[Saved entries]
-------

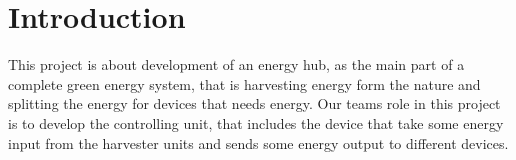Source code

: \renewcommand{\contentsname}{Table of Content}
\tableofcontents

\newpage
\section{Introduction}
This project is about development of an energy hub, as the main part of a complete green energy system, that is harvesting energy form the nature and splitting the energy for devices that needs energy. Our teams role in this project is to develop the controlling unit, that includes the device that take some energy input from the harvester units and sends some energy output to different devices.
\newpage
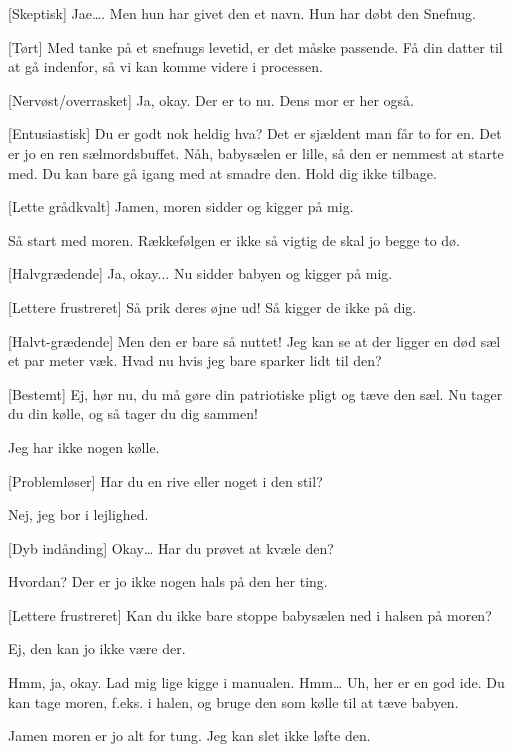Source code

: \documentclass[a4paper,11pt]{article}
\begin{document}
\begin{sketch}
[Skeptisk] Jae…. Men hun har givet den et navn. Hun har døbt den Snefnug. 

[Tørt] Med tanke på et snefnugs levetid, er det måske passende. Få din datter til at gå indenfor, så vi kan komme videre i processen.

[Nervøst/overrasket] Ja, okay. Der er to nu. Dens mor er her også.

[Entusiastisk] Du er godt nok heldig hva? Det er sjældent man får to for en. Det er jo en ren sælmordsbuffet. Nåh, babysælen er lille, så den er nemmest at starte med. Du kan bare gå igang med at smadre den. Hold dig ikke tilbage.

[Lette grådkvalt] Jamen, moren sidder og kigger på mig.

 Så start med moren. Rækkefølgen er ikke så vigtig de skal jo begge to dø.

[Halvgrædende] Ja, okay...  Nu sidder babyen og kigger på mig.

[Lettere frustreret] Så prik deres øjne ud! Så kigger de ikke på dig. 

[Halvt-grædende] Men den er bare så nuttet! Jeg kan se at der ligger en død sæl et par meter væk. Hvad nu hvis jeg bare sparker lidt til den?

[Bestemt] Ej, hør nu, du må gøre din patriotiske pligt og tæve den sæl. Nu tager du din kølle, og så tager du dig sammen!


  Jeg har ikke nogen kølle.

[Problemløser] Har du en rive eller noget i den stil?

 Nej, jeg bor i lejlighed.

[Dyb indånding] Okay… Har du prøvet at kvæle den?

 Hvordan? Der er jo ikke nogen hals på den her ting.

[Lettere frustreret] Kan du ikke bare stoppe babysælen ned i halsen på moren?

 Ej, den kan jo ikke være der.

 Hmm, ja, okay. Lad mig lige kigge i manualen.  Hmm… Uh, her er en god ide. Du kan tage moren, f.eks. i halen, og bruge den som kølle til at tæve babyen. 

 Jamen moren er jo alt for tung. Jeg kan slet ikke løfte den.


\end{sketch}
\end{document}
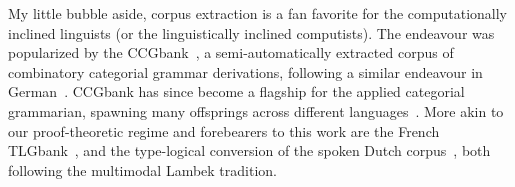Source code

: My little bubble aside, corpus extraction is a fan favorite for the computationally inclined linguists (or the linguistically inclined computists).
The endeavour was popularized by the CCGbank~\cite{10.1162/coli.2007.33.3.355}, a semi-automatically extracted corpus of combinatory categorial grammar derivations, following a similar endeavour in German~\cite{hockenmaier2006creating}.
CCGbank has since become a flagship for the applied categorial grammarian, spawning many offsprings across different languages~\cite[inter alia]{johan2009converting,tse2010chinese,ambati2018hindi}.
More akin to our proof-theoretic regime and forebearers to this work are the French TLGbank~\cite{moot:inria-00494062}, and the type-logical conversion of the spoken Dutch corpus~\cite{moot2010extraction}, both following the multimodal Lambek tradition.




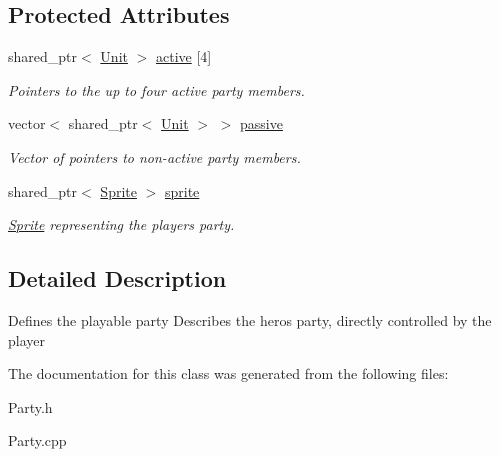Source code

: \subsection*{Protected Attributes}
\begin{DoxyCompactItemize}
\item 
shared\+\_\+ptr$<$ \hyperlink{class_unit}{Unit} $>$ \hyperlink{class_party_a6f3bc72c1b9fec43f3e82b60bb92e554}{active} \mbox{[}4\mbox{]}\hypertarget{class_party_a6f3bc72c1b9fec43f3e82b60bb92e554}{}\label{class_party_a6f3bc72c1b9fec43f3e82b60bb92e554}

\begin{DoxyCompactList}\small\item\em Pointers to the up to four active party members. \end{DoxyCompactList}\item 
vector$<$ shared\+\_\+ptr$<$ \hyperlink{class_unit}{Unit} $>$ $>$ \hyperlink{class_party_a81db9eaa6be90ce9a8bc62b4d13f5956}{passive}\hypertarget{class_party_a81db9eaa6be90ce9a8bc62b4d13f5956}{}\label{class_party_a81db9eaa6be90ce9a8bc62b4d13f5956}

\begin{DoxyCompactList}\small\item\em Vector of pointers to non-\/active party members. \end{DoxyCompactList}\item 
shared\+\_\+ptr$<$ \hyperlink{class_sprite}{Sprite} $>$ \hyperlink{class_party_ae063baa6bfa6fe247ade34a135eb3552}{sprite}\hypertarget{class_party_ae063baa6bfa6fe247ade34a135eb3552}{}\label{class_party_ae063baa6bfa6fe247ade34a135eb3552}

\begin{DoxyCompactList}\small\item\em \hyperlink{class_sprite}{Sprite} representing the player\textquotesingle{}s party. \end{DoxyCompactList}\end{DoxyCompactItemize}


\subsection{Detailed Description}
Defines the playable party Describes the hero\textquotesingle{}s party, directly controlled by the player 

The documentation for this class was generated from the following files\+:\begin{DoxyCompactItemize}
\item 
Party.\+h\item 
Party.\+cpp\end{DoxyCompactItemize}
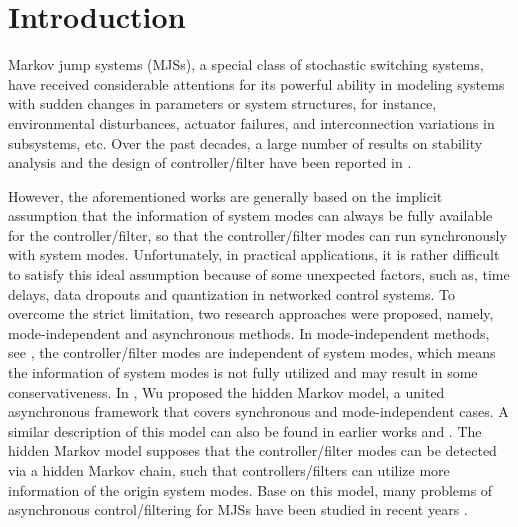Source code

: \documentclass[journal,final,twocolumn]{IEEEtran}
\begin{document}
%
\IEEEpeerreviewmaketitle
  
   

\section{Introduction}
	Markov jump systems (MJSs), a special class of stochastic switching systems, have received considerable attentions for its powerful ability in modeling systems with sudden changes in parameters or system structures, for instance,  environmental disturbances, actuator failures, and interconnection variations in subsystems, etc. Over the past decades, a large number of results on stability analysis and the design of controller/filter have been reported in \cite{costa2006discrete, wu2014asynchronous, zhang2008analysis, shi2006designing, zhang2009stability}.
	
	However, the aforementioned works  are generally based on the implicit assumption that the information of system modes can always be  fully available for the controller/filter, so that the controller/filter modes can run synchronously with system modes. Unfortunately, in practical applications, it is rather difficult to satisfy this ideal assumption because of some unexpected factors, such as, time delays, data dropouts and quantization in networked control systems. To overcome the strict limitation, two research approaches were proposed, namely, mode-independent and asynchronous methods. In mode-independent methods, see \cite{todorov2016new,wu2005mode,dolgov2017static}, the controller/filter modes are independent of system modes, which means the information of system modes is not fully utilized and may result in some conservativeness. In \cite{wu2016passivity}, Wu proposed the hidden Markov model, a united asynchronous framework that covers synchronous and mode-independent cases. A similar description of this model can also be found in earlier works \cite{costa2006discrete} and \cite{do2014detector}. The hidden Markov model supposes that the controller/filter modes can be detected via a hidden Markov chain, such that controllers/filters can utilize more information of the origin system modes.  Base on this model, many problems of asynchronous control/filtering for MJSs have been studied in recent years \cite{de2017h,todorov2018detector,rodrigues2018detector}. 
	
\end{document}
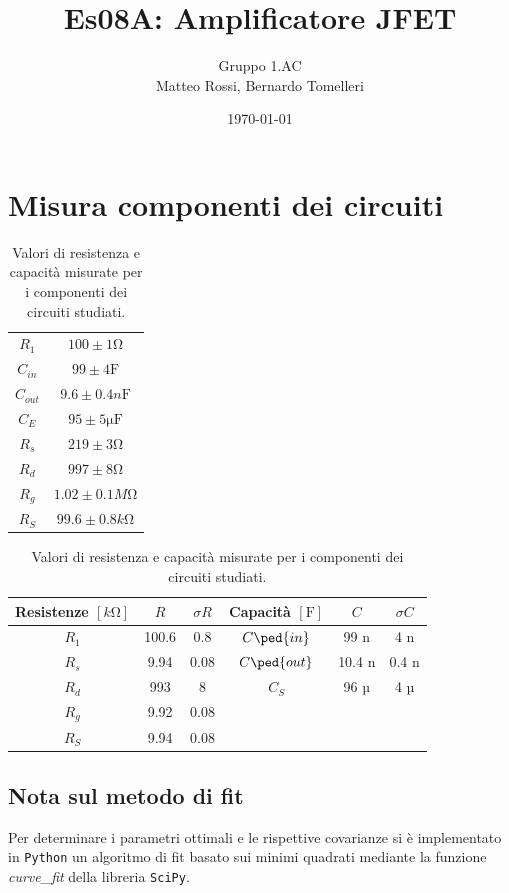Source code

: \documentclass[10pt, a4paper, italian]{article}
\author{Gruppo 1.AC \\ Matteo Rossi, Bernardo Tomelleri}
\title{Es08A: Amplificatore JFET}
\begin{document}
\date{\today}
\maketitle

\setcounter{section}{0}

\section*{Misura componenti dei circuiti}
\begin{table}[htbp]
\centering
\begin{tabular}{cc}
\midrule
$R_1$	  	& $100 \pm 1 \si{\ohm}$\\
$C_{in}$	  	& $99 \pm 4 \si{\F}$	\\
$C_{out}$	& $9.6 \pm 0.4 \si{n\F}$	\\
$C_E$	  	& $95 \pm 5 \si{\micro \F}$\\
$R_s$	  	& $219 \pm 3 \si{\ohm}$	\\
$R_d$	  	& $997 \pm 8 \si{\ohm}$\\
$R_g$	  	& $1.02 \pm 0.1 \si{M\ohm}$\\
$R_S$	  	& $99.6 \pm 0.8 \si{k\ohm}$\\

\bottomrule     
\end{tabular}
\caption{Valori di resistenza e capacità misurate per i componenti dei
circuiti studiati. \label{tab: rcmes_M}}
\end{table}

\begin{table}[htbp]
\centering
\begin{tabular}{cccccc}
\toprule
Resistenze $[\si{k\ohm}]$ & $R$ & $\sigma R$ & Capacità $[\si{\F}]$ & $C$ &
$\sigma C$ \\
\midrule
\midrule
$R_1$	  & 100.6 	& 0.8 	 & $C\ped{in}$ & 99	n	 & 4 n \\
$R_s$	  & 9.94	& 0.08 	 & $C\ped{out}$ & 10.4 n	 & 0.4 n \\
$R_d$	  & 993		& 8	 	 & $C_S$ 		& 96  µ  & 4 µ \\
$R_g$	  & 9.92	& 0.08	 & & & \\
$R_S$	  & 9.94	& 0.08	 & & & \\
\bottomrule     
\end{tabular}
\caption{Valori di resistenza e capacità misurate per i componenti dei
circuiti studiati. \label{tab: rcmes_B}}
\end{table}

\subsection*{Nota sul metodo di fit}
Per determinare i parametri ottimali e le rispettive covarianze si \`e
implementato in \verb+Python+ un algoritmo di fit basato sui minimi quadrati
mediante la funzione \emph{curve\_fit} della libreria \texttt{SciPy}.
\end{document}
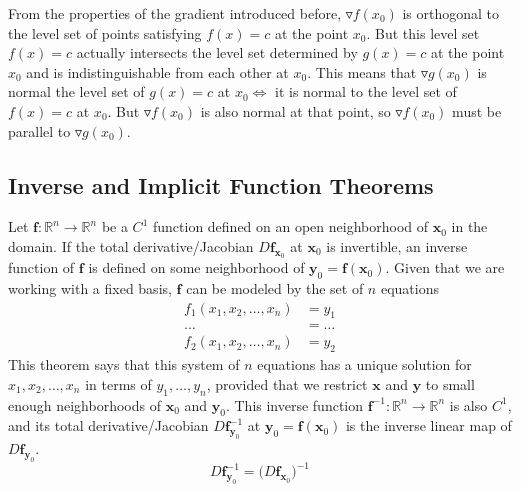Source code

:   From the properties of the gradient introduced before, $\triangledown f(x_0)$ is orthogonal to the level set of points satisfying $f(x) = c$ at the point $x_0$. But this level set $f(x) = c$ actually intersects the level set determined by $g(x) = c$ at the point $x_0$ and is indistinguishable from each other at $x_0$. This means that $\triangledown g(x_0)$ is normal the level set of $g(x) = c$ at $x_0 \iff $ it is normal to the level set of $f(x) = c$ at $x_0$. But $\triangledown f(x_0)$ is also normal at that point, so $\triangledown f(x_0)$ must be parallel to $\triangledown g(x_0)$. 
 
\subsection{Inverse and Implicit Function Theorems} 

  \begin{theorem}
  Let $\mathbf{f}: \mathbb{R}^n \longrightarrow \mathbb{R}^n$ be a $C^1$ function defined on an open neighborhood of $\mathbf{x}_0$ in the domain. If the total derivative/Jacobian $D \mathbf{f}_{\mathbf{x}_0}$ at $\mathbf{x}_0$ is invertible, an inverse function of $\mathbf{f}$ is defined on some neighborhood of $\mathbf{y}_0 = \mathbf{f}(\mathbf{x}_0)$. Given that we are working with a fixed basis, $\mathbf{f}$ can be modeled by the set of $n$ equations 
  \begin{align*}
      f_1 (x_1, x_2, \ldots, x_n) &= y_1 \\
      \ldots & = \ldots \\
      f_2 (x_1, x_2, \ldots, x_n) &= y_2
  \end{align*}
  This theorem says that this system of $n$ equations has a unique solution for $x_1, x_2, \ldots, x_n$ in terms of $y_1, \ldots, y_n$, provided that we restrict $\mathbf{x}$ and $\mathbf{y}$ to small enough neighborhoods of $\mathbf{x}_0$ and $\mathbf{y}_0$. This inverse function $\mathbf{f}^{-1}: \mathbb{R}^n \longrightarrow \mathbb{R}^n$ is also $C^1$, and its total derivative/Jacobian $D \mathbf{f}^{-1}_{\mathbf{y}_0}$ at $\mathbf{y}_0 = \mathbf{f}(\mathbf{x}_0)$ is the inverse linear map of $D \mathbf{f}_{\mathbf{y}_0}$. 
  \[D \mathbf{f}^{-1}_{\mathbf{y}_0} = \big( D \mathbf{f}_{\mathbf{x}_0} \big)^{-1}\]
  \end{theorem}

-------

Your task >> Only lines holding the string "sidder" are wanted; gather each one from the entries above.

Reply >>
[Lette grådkvalt] Jamen, moren sidder og kigger på mig.
[Halvgrædende] Ja, okay...  Nu sidder babyen og kigger på mig.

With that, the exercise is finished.